MLA Ronna-Rae Leonard spoke about Hydroelectric rates in the Legislature

Today, MLA Ronna-Rae Leonard spoke about Hydroelectric rates in the Legislature. You can read the transcript below, or watch the video here.

 I’m just not sure why the member opposite would like to draw attention to his previous government’s record, which has shown a distinct lack of interest in keeping energy rates low for B.C. families.

In fact, I think we need to have a hard look at what the previous government did to drive rates up for B.C. families.
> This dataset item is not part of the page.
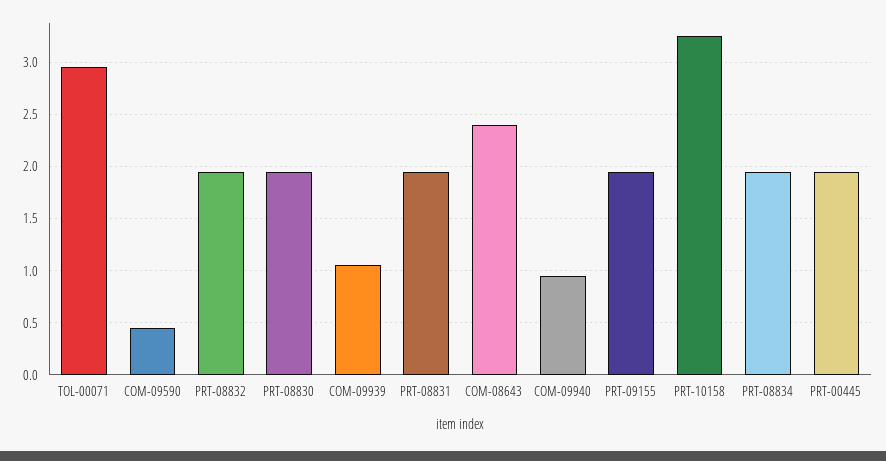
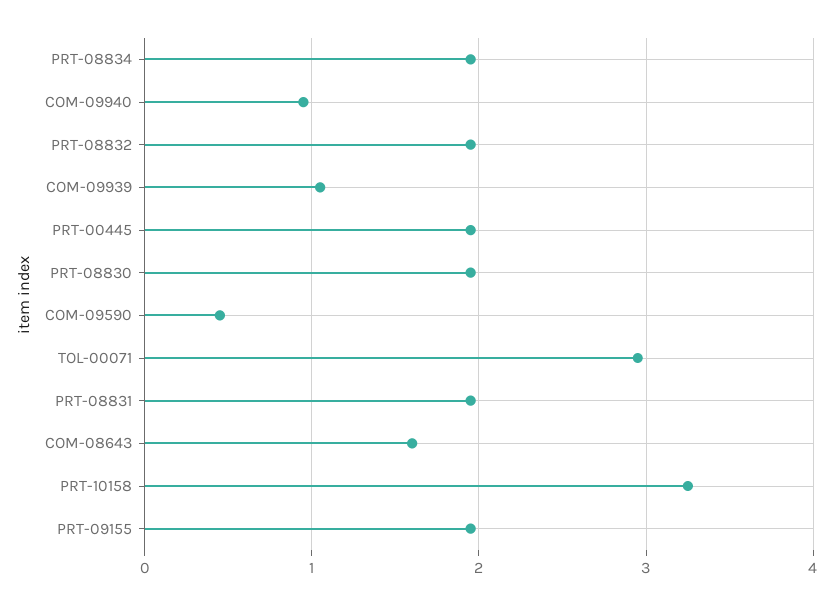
COM-08643: 2.4 -> 1.6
Hydro rates have increased 87 percent since 2001, most of that happening since 2008. Let’s compare that 87 percent increase to the rate of inflation in B.C. over that time — 26½ percent. That means our hydro rates have increased 3.3 times the rate of inflation. That doesn’t sound like a dedication to keeping hydro rates low.

[11:10 a.m.]

How did we get to this place of such escalating energy costs? First, let’s have a look at the Liberals’ 2002 energy strategy. That’s where the previous government mandated B.C. Hydro to buy, not produce, its own energy, giving rise to independent power producers.

The most popular production was still a form of hydroelectric power. But let’s be clear. Privatization did not drive costs down for British Columbian energy consumers. The whole scheme has been characterized by the privatization of profits, leaving the public body, B.C. Hydro and the B.C. public with all the financial risks.

Diversification, consideration of other energy sources and conservation are smart things to do. But any wisdom is lost in the muddy waters of the previous government’s poor processes.

B.C. Hydro’s forced commitment to IPP contracts are 40 to 60 years long, indexed to protect against inflation, and currently IPPs’ energy costs are coming in at $88.90 per megawatt hour, on average, while B.C. Hydro’s legacy of hydroelectric assets cost a mere $7.14 per megawatt hour. B.C. families have been experiencing energy rate hikes thanks to these contracts, which represent only 22 percent of the energy and production in B.C. but are a full 75 percent of our energy costs.

The previous government also proved that at the heart of their decisions were political interests, rather than the best interests of British Columbians who rely on B.C. Hydro for their energy needs. The B.C. Utilities Commission is an independent body that was set up by W.A.C. Bennett to make sure the monopoly of B.C. Hydro served the best interests of British Columbians.

The British Columbia government that is now sitting on that side of the room ran roughshod over the safeguards of the BCUC, first with the directives of its clean energy and self-sufficiency plans and later, as it avoided criticism and controversy, by simply exempting billions of dollars of B.C. Hydro projects from review, starting with the billion-dollar smart-meter rollout, not to mention the northwest transmission line, the ten-year rate plan, which started in 2013, to raise the rates by 28 percent over the first five years and, of course, Site C.

British Columbians are paying the price of the decisions of the previous government, who demonstrated no regard for whatever consequences might fall out of their unreviewed decisions. It’s a fools’ game to leave the expertise and independent eye of the BCUC out of any equation to determine what works to keep energy affordable for British Columbia. British Columbians deserve better than to have a government that rolls the dice at our expense. The previous government did that, but this government won’t be so irresponsible.